_YOUR TASK:_
Among the entries, which lines carry the string "shoulder"? Copy every one.

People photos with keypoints
--- START ---

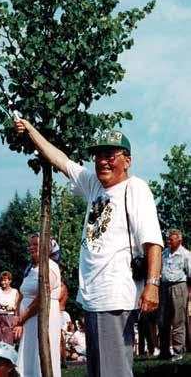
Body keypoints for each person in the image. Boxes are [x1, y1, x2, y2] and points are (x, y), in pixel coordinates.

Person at [14, 119, 163, 377]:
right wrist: (30, 131)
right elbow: (60, 160)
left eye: (110, 156)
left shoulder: (135, 189)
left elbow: (153, 242)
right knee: (97, 371)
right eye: (98, 156)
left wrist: (152, 284)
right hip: (92, 297)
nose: (102, 162)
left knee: (113, 371)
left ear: (127, 160)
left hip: (114, 296)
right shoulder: (93, 185)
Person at [13, 233, 61, 377]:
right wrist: (18, 319)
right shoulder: (30, 269)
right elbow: (22, 294)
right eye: (31, 244)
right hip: (28, 320)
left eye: (36, 245)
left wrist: (22, 318)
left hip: (43, 317)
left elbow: (42, 298)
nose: (31, 248)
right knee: (28, 353)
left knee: (41, 353)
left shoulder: (50, 268)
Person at [158, 228, 191, 361]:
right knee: (163, 321)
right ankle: (164, 351)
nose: (168, 241)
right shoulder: (164, 254)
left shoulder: (186, 254)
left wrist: (188, 292)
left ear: (179, 240)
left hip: (179, 287)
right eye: (167, 239)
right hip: (164, 287)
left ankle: (178, 351)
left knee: (178, 320)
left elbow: (190, 274)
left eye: (171, 239)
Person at [0, 271, 20, 346]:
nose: (3, 282)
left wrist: (12, 308)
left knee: (7, 342)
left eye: (5, 280)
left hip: (9, 317)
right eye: (1, 280)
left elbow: (17, 307)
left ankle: (5, 357)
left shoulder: (15, 292)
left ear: (10, 280)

--- END ---

_RESULT:_
left shoulder: (135, 189)
right shoulder: (93, 185)
right shoulder: (30, 269)
left shoulder: (50, 268)
right shoulder: (164, 254)
left shoulder: (186, 254)
left shoulder: (15, 292)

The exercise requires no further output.